**WHAT IS REQUIRED**
Below are several entries. Transcribe exactly those lines that fall from the one with "Unser Angebot" through the one with "Болт шестигранный М8х16, цинк, кл.пр. 8,8,шт", end lines included.
>>>>>
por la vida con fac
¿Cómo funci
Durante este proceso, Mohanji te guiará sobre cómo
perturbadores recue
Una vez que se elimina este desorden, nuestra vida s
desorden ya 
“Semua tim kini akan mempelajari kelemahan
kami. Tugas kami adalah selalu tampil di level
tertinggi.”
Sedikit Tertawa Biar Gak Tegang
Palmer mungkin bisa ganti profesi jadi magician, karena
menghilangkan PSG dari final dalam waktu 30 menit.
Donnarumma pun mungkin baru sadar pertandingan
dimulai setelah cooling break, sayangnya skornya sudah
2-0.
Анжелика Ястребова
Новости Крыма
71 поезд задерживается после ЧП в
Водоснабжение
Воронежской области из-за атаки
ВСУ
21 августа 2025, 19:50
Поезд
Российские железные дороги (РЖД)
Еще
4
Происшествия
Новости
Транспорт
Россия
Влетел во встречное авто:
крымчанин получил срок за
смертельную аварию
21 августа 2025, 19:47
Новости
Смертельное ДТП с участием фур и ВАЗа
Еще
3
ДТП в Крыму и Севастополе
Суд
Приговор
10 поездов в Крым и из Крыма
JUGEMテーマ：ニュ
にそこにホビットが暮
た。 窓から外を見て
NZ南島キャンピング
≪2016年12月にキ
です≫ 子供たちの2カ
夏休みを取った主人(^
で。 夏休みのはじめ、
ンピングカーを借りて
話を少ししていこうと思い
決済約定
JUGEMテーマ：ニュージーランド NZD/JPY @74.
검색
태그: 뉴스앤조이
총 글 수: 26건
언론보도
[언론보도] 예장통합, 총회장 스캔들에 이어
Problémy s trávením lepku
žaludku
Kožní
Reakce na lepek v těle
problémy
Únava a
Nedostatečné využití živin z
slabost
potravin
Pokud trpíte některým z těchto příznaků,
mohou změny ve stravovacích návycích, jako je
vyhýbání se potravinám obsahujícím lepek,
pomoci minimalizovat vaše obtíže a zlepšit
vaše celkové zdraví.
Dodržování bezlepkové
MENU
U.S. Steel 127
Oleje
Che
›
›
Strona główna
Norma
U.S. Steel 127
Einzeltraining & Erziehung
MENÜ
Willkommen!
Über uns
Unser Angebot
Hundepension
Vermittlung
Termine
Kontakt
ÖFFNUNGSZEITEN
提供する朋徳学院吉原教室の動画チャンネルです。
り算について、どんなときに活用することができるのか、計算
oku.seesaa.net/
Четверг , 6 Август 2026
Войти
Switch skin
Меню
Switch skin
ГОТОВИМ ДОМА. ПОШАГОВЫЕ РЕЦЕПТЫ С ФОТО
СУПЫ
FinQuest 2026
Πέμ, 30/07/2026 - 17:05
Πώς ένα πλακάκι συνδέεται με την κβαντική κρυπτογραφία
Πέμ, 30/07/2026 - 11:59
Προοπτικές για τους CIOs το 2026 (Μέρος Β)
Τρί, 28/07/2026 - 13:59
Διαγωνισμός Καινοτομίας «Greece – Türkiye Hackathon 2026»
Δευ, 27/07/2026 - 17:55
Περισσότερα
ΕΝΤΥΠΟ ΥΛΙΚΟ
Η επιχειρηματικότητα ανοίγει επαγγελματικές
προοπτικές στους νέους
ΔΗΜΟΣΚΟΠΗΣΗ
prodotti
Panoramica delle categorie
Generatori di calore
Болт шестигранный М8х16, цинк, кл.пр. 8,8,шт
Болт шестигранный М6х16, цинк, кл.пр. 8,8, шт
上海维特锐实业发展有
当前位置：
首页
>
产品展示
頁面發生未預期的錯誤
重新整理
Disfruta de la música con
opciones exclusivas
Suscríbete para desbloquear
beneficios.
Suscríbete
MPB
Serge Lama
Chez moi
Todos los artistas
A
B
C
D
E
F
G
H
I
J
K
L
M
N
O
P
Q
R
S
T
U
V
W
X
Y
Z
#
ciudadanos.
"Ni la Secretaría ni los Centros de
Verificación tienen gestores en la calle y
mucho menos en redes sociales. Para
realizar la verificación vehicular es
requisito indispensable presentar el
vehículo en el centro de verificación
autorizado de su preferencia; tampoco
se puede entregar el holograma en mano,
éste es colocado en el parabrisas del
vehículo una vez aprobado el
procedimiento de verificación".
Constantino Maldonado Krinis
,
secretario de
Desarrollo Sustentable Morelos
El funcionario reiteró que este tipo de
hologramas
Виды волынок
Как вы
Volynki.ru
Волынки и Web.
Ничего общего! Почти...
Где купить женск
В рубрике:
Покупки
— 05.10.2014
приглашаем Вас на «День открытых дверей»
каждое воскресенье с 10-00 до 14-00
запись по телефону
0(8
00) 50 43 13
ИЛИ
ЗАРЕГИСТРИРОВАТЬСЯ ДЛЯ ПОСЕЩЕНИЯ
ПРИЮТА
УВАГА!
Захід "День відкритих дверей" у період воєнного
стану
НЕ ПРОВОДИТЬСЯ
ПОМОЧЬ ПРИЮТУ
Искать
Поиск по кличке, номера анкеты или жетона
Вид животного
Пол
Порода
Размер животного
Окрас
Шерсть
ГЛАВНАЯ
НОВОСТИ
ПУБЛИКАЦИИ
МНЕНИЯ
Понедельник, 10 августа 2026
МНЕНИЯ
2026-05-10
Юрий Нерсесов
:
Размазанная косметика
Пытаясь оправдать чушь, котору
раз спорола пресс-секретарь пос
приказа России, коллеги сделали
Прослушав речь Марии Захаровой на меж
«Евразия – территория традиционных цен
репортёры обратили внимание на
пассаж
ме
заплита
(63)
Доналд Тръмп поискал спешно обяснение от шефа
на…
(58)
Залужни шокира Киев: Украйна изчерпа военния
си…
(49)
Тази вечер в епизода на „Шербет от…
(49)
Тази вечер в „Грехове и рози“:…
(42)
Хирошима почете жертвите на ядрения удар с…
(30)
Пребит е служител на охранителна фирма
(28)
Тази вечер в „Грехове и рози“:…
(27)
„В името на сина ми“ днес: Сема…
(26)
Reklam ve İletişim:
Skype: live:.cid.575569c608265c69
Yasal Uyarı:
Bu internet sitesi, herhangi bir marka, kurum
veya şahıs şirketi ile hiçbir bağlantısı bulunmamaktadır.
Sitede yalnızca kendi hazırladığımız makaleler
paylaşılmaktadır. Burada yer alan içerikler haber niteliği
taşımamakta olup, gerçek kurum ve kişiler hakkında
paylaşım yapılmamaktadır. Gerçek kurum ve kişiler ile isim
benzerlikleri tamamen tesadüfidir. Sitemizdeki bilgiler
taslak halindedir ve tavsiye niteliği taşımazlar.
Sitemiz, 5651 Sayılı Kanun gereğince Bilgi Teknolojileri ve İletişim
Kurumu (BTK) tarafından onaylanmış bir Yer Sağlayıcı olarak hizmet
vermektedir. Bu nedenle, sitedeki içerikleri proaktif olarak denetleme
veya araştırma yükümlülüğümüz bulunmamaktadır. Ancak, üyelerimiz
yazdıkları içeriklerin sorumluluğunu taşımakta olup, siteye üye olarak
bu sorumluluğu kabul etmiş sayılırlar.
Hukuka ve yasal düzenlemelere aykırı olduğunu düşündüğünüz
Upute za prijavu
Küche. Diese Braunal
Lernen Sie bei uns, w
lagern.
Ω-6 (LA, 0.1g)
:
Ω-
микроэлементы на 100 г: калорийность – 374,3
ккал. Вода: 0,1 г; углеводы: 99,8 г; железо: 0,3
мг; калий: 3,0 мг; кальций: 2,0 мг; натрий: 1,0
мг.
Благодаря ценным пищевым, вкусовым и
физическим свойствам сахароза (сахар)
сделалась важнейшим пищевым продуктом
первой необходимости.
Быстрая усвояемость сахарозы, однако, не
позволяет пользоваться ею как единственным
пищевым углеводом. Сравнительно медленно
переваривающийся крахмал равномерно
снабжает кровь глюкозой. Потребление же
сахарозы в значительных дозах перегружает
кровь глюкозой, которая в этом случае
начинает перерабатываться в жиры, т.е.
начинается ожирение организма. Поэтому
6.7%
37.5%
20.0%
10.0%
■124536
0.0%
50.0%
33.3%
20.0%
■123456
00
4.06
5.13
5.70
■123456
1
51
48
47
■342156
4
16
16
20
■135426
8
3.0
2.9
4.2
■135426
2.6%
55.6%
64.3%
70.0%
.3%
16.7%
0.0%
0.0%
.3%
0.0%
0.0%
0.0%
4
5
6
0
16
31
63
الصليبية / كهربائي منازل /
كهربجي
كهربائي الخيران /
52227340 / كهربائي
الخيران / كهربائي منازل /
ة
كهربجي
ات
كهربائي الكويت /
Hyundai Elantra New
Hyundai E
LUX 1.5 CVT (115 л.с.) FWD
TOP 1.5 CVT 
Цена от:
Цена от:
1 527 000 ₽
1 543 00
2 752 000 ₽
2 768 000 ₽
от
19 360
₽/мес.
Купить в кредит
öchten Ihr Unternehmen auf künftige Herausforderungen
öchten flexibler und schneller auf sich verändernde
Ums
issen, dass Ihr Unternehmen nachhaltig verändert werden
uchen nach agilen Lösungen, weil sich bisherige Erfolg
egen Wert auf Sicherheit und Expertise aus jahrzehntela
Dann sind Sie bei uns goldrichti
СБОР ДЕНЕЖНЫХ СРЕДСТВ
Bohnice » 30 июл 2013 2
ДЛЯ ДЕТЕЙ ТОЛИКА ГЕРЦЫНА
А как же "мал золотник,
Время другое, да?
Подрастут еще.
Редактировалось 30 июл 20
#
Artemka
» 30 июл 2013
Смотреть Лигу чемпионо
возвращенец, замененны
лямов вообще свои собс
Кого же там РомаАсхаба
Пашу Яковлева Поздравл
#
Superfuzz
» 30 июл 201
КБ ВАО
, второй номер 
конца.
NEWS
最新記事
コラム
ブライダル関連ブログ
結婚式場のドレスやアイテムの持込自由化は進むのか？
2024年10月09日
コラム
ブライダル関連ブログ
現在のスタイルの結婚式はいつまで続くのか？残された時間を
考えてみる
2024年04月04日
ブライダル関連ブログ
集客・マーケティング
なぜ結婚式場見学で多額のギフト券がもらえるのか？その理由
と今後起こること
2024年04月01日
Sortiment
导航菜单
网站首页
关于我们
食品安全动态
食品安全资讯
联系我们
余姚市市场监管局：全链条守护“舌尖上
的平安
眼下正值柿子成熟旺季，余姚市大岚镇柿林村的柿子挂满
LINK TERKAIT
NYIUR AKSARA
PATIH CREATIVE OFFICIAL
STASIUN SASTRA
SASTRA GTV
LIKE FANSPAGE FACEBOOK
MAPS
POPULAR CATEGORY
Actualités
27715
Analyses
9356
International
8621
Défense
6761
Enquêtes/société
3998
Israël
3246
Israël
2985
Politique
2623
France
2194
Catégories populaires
<<<<<
**RESULT OF THIS EXERCISE**
Unser Angebot
Hundepension
Vermittlung
Termine
Kontakt
ÖFFNUNGSZEITEN
提供する朋徳学院吉原教室の動画チャンネルです。
り算について、どんなときに活用することができるのか、計算
oku.seesaa.net/
Четверг , 6 Август 2026
Войти
Switch skin
Меню
Switch skin
ГОТОВИМ ДОМА. ПОШАГОВЫЕ РЕЦЕПТЫ С ФОТО
СУПЫ
FinQuest 2026
Πέμ, 30/07/2026 - 17:05
Πώς ένα πλακάκι συνδέεται με την κβαντική κρυπτογραφία
Πέμ, 30/07/2026 - 11:59
Προοπτικές για τους CIOs το 2026 (Μέρος Β)
Τρί, 28/07/2026 - 13:59
Διαγωνισμός Καινοτομίας «Greece – Türkiye Hackathon 2026»
Δευ, 27/07/2026 - 17:55
Περισσότερα
ΕΝΤΥΠΟ ΥΛΙΚΟ
Η επιχειρηματικότητα ανοίγει επαγγελματικές
προοπτικές στους νέους
ΔΗΜΟΣΚΟΠΗΣΗ
prodotti
Panoramica delle categorie
Generatori di calore
Болт шестигранный М8х16, цинк, кл.пр. 8,8,шт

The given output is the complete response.